## WORK TO COMPLETE
Could you please write out each line of the records exactly, minus the pictures?

## DATASET RECORDS
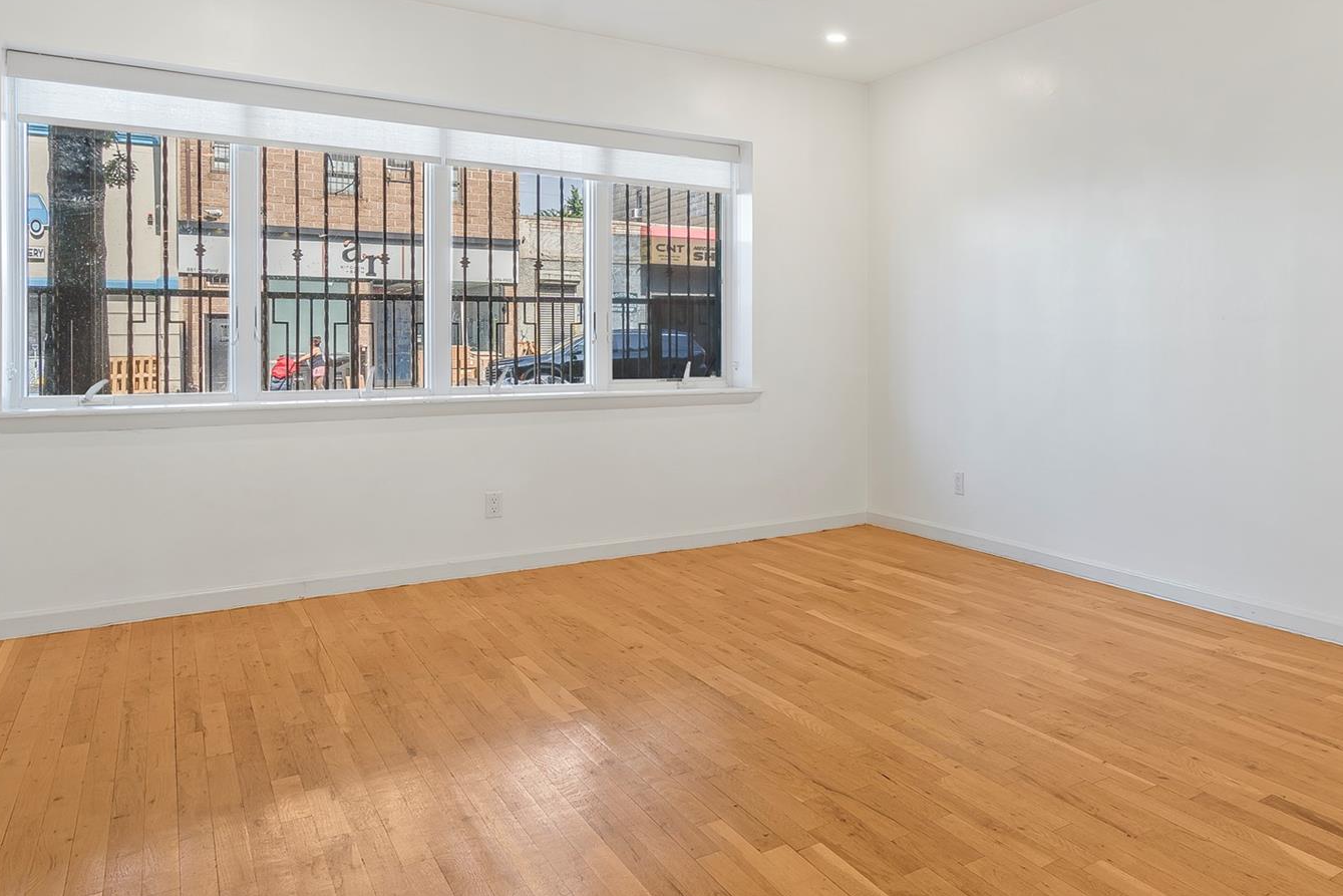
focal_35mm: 26
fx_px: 970
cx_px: 1001
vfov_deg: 49.2
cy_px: 355
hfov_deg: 65.3
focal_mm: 17
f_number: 8
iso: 100
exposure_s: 1/1.67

## EXERCISE RESPONSE
focal_35mm: 26
fx_px: 970
cx_px: 1001
vfov_deg: 49.2
cy_px: 355
hfov_deg: 65.3
focal_mm: 17
f_number: 8
iso: 100
exposure_s: 1/1.67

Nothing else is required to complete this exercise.